CARA Celebrates 35 Years in Style

35th anniversary party held Saturday night in Willis Tower

CARA 35 logo

The 99th floor of the Willis Tower was filled with the who's who of Chicago running on Saturday night, from Chicago's own Hal Higdon, author and marathoner extraordinaire, to Carey Pinkowski, director of the Chicago Marathon, and Wendy Jaehn, director of CARA, the Chicago Area Runners Association. 

It was a celebration in honor of CARA's 35th Anniversary, and in true runners' style, the laughs and the food were both plentiful. Higdon, CARA's training program consultant, joked that his programs have a 99 percent success rate.

"And I say 99 percent because we might have one person trip and fall in [a] pothole," he exclaimed to the crowd. 

CARA director Wendy Jaehn reminded everyone of the organization’s mission, asking, "How can CARA be engaged in the community? How can CARA be the voice of the runner?"

She elaborated on the history of the organization, which few people realize was formed in opposition to policies of what was then called the "Mayor Daley Marathon" -- namely the 1978 price increase from $5 to a whopping $10. 

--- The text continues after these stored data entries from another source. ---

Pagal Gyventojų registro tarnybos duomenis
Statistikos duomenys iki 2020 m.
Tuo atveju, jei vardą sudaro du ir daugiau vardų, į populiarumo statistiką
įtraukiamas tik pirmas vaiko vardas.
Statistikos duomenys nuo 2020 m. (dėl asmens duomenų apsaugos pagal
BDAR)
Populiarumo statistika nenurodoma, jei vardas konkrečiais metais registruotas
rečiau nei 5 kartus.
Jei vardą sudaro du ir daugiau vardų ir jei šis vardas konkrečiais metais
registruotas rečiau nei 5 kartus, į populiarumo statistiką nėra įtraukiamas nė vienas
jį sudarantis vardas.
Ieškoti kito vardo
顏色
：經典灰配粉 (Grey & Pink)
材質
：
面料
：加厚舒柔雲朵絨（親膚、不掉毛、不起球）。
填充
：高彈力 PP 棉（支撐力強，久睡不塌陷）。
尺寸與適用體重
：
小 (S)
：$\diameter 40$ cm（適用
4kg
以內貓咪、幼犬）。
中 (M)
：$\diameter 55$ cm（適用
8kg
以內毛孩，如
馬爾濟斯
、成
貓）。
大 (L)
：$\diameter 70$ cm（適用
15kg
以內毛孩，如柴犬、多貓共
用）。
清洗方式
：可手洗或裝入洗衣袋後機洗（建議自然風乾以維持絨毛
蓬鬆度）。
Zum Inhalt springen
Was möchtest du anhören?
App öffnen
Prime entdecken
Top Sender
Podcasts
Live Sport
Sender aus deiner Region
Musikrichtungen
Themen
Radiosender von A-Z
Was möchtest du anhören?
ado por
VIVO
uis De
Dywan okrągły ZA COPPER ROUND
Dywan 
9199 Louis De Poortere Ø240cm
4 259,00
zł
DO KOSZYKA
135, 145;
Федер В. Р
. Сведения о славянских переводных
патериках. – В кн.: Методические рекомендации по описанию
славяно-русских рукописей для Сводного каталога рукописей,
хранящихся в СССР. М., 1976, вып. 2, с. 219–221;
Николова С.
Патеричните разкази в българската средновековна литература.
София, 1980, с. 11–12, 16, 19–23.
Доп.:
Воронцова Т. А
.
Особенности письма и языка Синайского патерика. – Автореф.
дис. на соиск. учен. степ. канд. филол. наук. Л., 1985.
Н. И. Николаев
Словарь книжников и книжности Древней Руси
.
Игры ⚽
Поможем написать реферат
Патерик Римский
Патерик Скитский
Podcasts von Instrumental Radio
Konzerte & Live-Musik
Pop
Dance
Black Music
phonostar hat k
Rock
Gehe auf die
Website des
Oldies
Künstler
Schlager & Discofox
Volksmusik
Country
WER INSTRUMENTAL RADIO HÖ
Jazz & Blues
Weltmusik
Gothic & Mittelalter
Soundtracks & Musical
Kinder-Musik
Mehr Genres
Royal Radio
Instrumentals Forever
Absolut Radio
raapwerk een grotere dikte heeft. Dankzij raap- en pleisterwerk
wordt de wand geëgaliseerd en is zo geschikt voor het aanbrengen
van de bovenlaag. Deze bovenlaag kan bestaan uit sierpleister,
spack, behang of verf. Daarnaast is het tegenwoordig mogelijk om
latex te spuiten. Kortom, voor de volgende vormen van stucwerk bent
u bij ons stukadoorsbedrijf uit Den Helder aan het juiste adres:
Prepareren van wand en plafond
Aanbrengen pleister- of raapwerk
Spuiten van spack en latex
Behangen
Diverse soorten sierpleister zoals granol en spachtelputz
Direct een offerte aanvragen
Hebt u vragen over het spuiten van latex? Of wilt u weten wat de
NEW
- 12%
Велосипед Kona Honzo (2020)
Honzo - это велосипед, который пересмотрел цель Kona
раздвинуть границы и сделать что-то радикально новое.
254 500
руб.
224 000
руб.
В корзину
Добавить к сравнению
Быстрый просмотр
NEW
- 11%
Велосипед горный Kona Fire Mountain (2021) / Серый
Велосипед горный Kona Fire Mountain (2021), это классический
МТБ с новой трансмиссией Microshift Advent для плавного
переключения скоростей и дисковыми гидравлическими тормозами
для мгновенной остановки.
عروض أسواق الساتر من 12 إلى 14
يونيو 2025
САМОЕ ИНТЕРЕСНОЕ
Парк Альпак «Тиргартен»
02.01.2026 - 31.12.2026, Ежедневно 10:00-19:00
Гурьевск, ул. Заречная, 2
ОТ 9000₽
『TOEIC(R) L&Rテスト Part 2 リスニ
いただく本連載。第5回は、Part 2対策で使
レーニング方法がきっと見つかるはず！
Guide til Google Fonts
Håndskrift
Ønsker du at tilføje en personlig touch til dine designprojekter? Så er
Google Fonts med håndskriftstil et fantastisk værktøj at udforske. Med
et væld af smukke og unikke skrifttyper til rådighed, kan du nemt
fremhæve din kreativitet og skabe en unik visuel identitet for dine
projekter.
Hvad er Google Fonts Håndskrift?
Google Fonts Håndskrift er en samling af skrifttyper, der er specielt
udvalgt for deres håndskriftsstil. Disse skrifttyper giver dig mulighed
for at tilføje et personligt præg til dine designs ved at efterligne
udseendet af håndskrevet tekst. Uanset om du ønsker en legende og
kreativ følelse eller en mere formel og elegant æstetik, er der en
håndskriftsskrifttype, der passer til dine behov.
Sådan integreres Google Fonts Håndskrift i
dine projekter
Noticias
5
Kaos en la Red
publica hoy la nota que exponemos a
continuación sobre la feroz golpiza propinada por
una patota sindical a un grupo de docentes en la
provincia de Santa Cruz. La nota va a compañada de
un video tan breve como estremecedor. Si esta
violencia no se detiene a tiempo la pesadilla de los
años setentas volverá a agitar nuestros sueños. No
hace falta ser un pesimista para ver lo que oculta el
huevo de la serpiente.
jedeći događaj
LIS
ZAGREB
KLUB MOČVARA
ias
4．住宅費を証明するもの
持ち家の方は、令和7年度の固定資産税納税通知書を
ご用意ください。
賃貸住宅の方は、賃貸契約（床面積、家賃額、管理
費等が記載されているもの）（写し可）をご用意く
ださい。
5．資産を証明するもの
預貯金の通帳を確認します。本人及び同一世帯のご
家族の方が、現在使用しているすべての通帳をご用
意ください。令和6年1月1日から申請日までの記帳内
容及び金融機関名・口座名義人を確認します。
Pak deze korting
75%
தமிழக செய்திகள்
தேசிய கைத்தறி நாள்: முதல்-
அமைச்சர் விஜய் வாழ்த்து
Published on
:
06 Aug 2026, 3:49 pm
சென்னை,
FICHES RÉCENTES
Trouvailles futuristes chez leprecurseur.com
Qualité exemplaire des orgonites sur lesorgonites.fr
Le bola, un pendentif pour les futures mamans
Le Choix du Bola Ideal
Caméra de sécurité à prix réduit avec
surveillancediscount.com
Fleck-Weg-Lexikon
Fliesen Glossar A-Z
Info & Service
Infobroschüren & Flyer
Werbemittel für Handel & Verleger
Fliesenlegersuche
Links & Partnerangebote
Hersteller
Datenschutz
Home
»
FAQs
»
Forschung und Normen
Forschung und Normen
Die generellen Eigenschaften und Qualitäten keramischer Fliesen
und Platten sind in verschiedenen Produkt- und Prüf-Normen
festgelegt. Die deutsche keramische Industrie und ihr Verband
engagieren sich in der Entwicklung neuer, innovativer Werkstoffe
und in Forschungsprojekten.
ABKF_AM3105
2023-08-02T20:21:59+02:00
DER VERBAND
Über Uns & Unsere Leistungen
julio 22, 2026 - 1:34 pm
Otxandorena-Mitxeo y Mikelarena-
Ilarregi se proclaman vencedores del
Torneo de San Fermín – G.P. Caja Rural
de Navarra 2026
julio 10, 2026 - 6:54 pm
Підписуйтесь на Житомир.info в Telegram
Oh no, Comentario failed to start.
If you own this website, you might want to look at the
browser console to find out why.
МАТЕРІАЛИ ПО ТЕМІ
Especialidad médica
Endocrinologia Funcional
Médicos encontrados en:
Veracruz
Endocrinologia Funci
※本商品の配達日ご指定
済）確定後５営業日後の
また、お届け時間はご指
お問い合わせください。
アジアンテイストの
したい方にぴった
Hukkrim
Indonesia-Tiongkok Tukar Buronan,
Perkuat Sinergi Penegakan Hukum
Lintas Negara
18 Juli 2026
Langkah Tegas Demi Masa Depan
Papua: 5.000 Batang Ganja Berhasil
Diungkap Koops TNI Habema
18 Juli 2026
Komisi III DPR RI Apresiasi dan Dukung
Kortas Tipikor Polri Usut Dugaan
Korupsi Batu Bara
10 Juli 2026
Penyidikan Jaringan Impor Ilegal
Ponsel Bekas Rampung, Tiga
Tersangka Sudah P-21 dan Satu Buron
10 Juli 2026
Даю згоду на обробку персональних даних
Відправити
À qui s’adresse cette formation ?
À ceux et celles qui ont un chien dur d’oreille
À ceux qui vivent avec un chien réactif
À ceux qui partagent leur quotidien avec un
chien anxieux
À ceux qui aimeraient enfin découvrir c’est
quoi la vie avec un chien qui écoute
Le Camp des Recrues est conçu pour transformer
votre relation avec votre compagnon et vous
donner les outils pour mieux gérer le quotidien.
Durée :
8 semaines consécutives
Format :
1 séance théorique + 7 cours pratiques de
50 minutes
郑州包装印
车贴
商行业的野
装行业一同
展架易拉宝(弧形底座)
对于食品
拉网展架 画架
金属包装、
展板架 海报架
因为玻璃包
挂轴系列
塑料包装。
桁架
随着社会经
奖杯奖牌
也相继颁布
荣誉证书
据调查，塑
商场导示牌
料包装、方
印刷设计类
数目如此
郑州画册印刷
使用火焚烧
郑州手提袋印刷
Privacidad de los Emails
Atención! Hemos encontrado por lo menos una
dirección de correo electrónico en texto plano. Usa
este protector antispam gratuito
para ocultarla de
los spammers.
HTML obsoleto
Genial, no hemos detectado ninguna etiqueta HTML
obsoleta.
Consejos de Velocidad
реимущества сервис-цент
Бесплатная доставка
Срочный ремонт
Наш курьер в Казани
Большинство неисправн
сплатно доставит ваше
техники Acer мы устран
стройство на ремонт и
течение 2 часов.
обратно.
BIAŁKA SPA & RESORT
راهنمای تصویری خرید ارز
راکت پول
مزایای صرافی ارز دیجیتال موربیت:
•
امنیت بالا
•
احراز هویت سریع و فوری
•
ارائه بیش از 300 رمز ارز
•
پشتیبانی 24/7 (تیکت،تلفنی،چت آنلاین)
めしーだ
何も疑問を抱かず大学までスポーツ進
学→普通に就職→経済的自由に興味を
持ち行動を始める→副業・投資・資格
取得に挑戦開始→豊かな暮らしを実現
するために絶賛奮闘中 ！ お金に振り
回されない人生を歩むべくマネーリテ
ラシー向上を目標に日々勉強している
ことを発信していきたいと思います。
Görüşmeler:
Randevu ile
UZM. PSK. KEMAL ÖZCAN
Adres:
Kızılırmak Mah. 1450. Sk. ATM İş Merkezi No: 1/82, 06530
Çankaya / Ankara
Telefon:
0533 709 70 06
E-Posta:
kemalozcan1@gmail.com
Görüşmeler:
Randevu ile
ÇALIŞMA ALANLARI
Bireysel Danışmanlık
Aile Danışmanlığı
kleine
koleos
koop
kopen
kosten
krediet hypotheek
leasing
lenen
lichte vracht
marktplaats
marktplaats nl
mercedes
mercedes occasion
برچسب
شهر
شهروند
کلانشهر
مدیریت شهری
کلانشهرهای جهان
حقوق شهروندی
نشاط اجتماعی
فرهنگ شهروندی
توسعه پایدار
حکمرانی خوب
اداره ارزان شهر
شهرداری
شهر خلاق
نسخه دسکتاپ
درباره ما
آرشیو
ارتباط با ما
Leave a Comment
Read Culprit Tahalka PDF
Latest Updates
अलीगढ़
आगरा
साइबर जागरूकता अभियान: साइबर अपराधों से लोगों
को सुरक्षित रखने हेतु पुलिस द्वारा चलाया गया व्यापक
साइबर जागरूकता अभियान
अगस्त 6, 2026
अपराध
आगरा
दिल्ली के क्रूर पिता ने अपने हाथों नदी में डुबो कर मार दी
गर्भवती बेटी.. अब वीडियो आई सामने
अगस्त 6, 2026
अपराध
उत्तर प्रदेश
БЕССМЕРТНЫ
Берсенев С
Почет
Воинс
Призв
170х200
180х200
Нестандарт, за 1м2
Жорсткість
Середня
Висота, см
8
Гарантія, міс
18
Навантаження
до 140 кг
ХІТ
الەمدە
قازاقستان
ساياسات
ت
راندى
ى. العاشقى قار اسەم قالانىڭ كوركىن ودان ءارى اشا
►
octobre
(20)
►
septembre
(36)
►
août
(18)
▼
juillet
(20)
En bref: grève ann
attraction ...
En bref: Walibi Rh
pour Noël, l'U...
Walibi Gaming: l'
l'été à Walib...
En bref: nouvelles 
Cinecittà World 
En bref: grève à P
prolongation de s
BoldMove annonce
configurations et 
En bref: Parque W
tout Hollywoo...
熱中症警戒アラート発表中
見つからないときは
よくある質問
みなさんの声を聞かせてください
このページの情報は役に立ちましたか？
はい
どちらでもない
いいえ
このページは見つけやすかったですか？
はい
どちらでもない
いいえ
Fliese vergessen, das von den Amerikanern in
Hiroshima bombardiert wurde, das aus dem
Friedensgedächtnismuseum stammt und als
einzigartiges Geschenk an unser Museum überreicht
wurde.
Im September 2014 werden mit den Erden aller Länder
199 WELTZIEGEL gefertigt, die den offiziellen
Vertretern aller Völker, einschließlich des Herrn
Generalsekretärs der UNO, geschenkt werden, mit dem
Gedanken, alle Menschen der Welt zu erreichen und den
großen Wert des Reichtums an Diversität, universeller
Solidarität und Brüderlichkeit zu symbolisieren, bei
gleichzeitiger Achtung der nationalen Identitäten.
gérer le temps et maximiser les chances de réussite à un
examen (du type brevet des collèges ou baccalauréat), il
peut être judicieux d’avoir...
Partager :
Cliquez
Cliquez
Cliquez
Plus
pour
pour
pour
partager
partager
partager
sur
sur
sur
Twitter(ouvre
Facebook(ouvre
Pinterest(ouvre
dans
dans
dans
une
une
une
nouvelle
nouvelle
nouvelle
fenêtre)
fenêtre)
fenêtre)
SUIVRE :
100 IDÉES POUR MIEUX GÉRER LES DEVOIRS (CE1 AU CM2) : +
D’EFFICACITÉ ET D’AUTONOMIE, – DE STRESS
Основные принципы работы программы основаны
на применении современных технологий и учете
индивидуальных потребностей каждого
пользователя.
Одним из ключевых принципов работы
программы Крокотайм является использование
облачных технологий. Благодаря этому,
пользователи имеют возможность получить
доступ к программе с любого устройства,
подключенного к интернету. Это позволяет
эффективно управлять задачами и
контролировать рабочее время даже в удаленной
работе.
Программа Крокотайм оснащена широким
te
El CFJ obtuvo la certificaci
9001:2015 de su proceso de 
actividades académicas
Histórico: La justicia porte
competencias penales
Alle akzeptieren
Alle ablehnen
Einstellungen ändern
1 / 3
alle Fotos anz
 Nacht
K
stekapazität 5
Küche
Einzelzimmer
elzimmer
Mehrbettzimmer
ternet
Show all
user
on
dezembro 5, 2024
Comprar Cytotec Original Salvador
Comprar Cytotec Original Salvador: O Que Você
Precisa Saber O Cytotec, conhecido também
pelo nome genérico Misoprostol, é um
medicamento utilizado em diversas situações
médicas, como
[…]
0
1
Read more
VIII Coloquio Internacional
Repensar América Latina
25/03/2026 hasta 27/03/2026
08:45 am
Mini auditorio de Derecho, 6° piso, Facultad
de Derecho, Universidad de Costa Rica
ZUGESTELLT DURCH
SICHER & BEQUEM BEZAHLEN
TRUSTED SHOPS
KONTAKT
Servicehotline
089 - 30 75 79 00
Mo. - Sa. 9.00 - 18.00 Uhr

Things have clearly changed since then, but CARA's goals remain the same. To advocate for the athlete, to engage communities and spread the love of running, and to provide a network of training and support for Chicago runners -- all of these radiated from party-goers on Saturday, as they reflected on how far CARA's come and where they plan to go.

When CARA formed, women were scarce in the field of competition, and those that did participate were commonly referred to as “runaway wives,” Jaehn shared. But according to Higdon, now 60 percent of half-marathon participants are female. And this increase in the Chicago area is in large part due to CARA’s advocacy efforts, training programs, and initiatives over the last 35 years.

Pinkowski reflected on his aspirations for future endeavors, saying of the now solid partnership between CARA and the Chicago Marathon, “We’ll continue to grow those relationships and keep the running culture here. We hope it can continue for many, many years in the future.”